Saturday, March 21, 2015

The 1st Edition Of The Encyclopaedia Britannica, Published In 3 Volumes From 1768 to 1771

There is no article in the 1st edition whose title begins with "OTTOMAN." Nor with "OSMAN." There is no article entitled "AMERICA." I had expected detailed descriptions of things like the Ottoman Empire and the American colonies from the perspective of well educated mid-18th-century Englishmen, and perhaps Englishwomen too. Like the Ottoman Empire, the Holy Roman Empire still existed in 1771. Not only is there no information on the Holy Roman Empire, apart from a couple dozen words under "GERMANY" -- "a large empire in Europe" -- there is actually no info about the ancient Roman Empire either.

This encyclopaedia, published in Edinburgh by Colin Macfarquhar, Andrew Bell and William Smellie, is exceedingly short on information to do with proper nouns: histories of countries, biographies of individual people and so forth. One great exception is to be found in the article "MAHOMETANS" (which means "MUSLIMS"), which is 17 pages long, more than half of which concerns the biography of Muhammed.

But there is no article named "CHARLES," neither one to do with any English king nor with Charlemagne. Published early in the reign of the 3rd English King named George, it contains no article on any monarch named George.

And most of the articles which are there about countries or people are somewhat infuriating because they're so brief as to be just about completely useless. Look up such and such a city, and this encyclopaedia informs you that it's a city in such and such a country. Would you be looking up that city in an encyclopaedia if you didn't already know that? This encyclopaedia often also includes a place's lattitude and longitude, whoop-dee-friggity-frick.

On the other hand, there are many articles which are very long. "ANATOMY" and "CHEMISTRY" receive over 100 pages each. There's a very long article on navigation. There's a decent-sized article entitled "CANIS" on dogs, a longer one called "EQUIS" on horses, and a still longer one entitled "FARRIERY" on the treatment of diseases of horses. Farriery covers 40 pages.

That makes sense when you think about the importance of horses in a world which still contained no trains or steamships. "NAVIGATION" is a very long article. While the absence of details on persons and states is frustrating, the instructional material on "the useful arts and sciences" is vast. One has the impression that the authors wanted their readers, after having read a longer article such as "SURGERY" or "SHORT-HAND WRITING," to be ready to practice what they had just read about.

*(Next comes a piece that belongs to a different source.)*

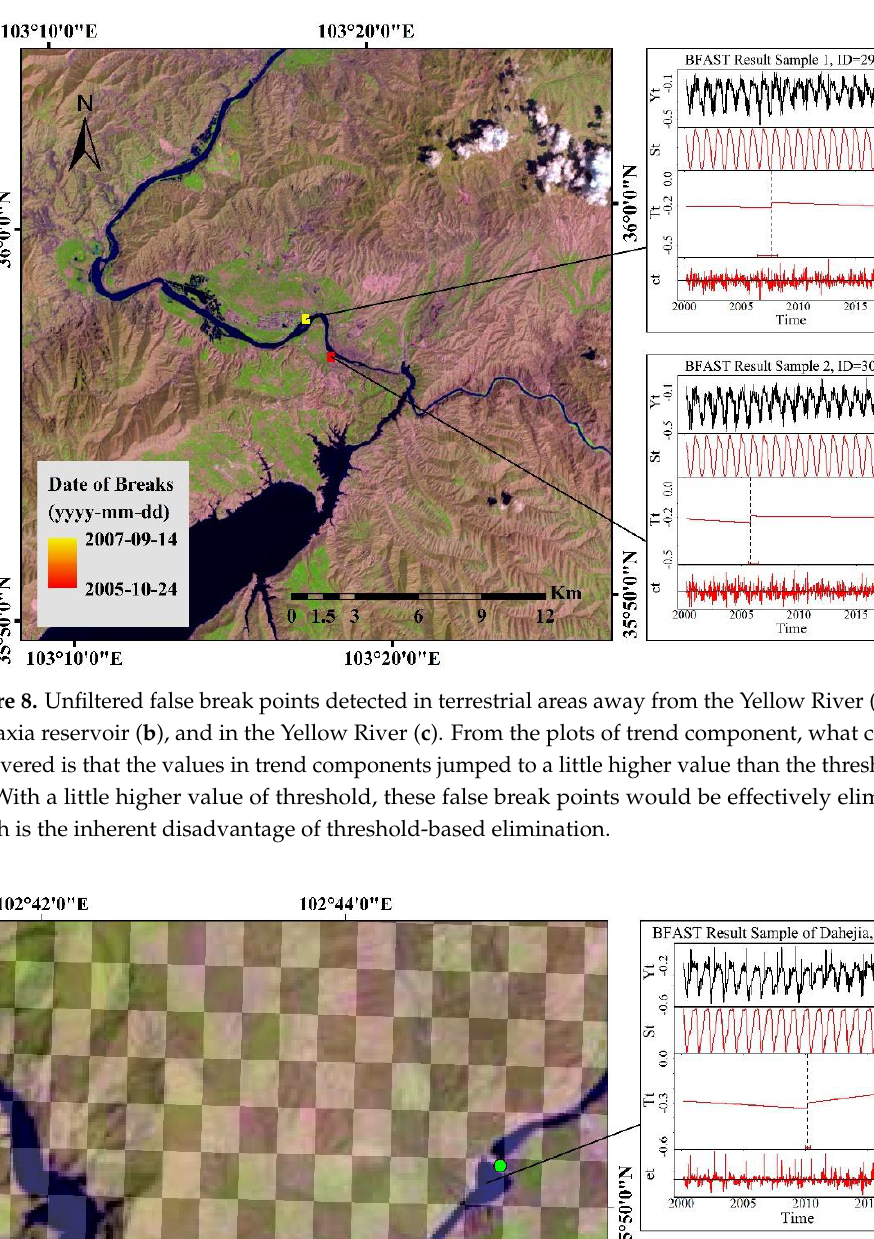
Figure 9. Landsat-8 OLI RGB synthesis image of Dahejia Reservoir with the MOD09A1 pixels in its range and the BFAST decomposition result of the pixel at the dam of it. The spatial extents of each MOD09A1 pixel was transparently shown as a chess board to illustrate that all of the pixels in Dahejia Reservoir are combined of different features, which obstructed the effectiveness of BFAST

The several maps of the continents go a certain way toward making up for the deficiencies in the articles about places complained about above. And the article "GEOGRAPHY," in which those maps are to be found, reminds you again about the lack of things like railroads, which take you to a certain place when you buy a ticket: the article is designed for someone who might want to go to, say, from Edinburgh to Morocco, and is going to have to navigate his way there himself. I suppose, considering things lacking in 1771 which travelers sometimes take for granted today, the latitude and longitude given in every extremely-brief article about a place, make a lot of sense after all. You packed your encyclopaedia into your wagon along with your compass and -- I don't even know what they're called: your other instruments of navigation -- and you set off, master of your own destiny, prepared to heal your horses if they got sick and saw off your own leg if it became gangrous, set off to see the world. This 1st edition of the Britannica, as I gradually become accustomed to it, infuriates me less, and in fact does what I wanted it to do: helps me more fully imagine Europe in 1771.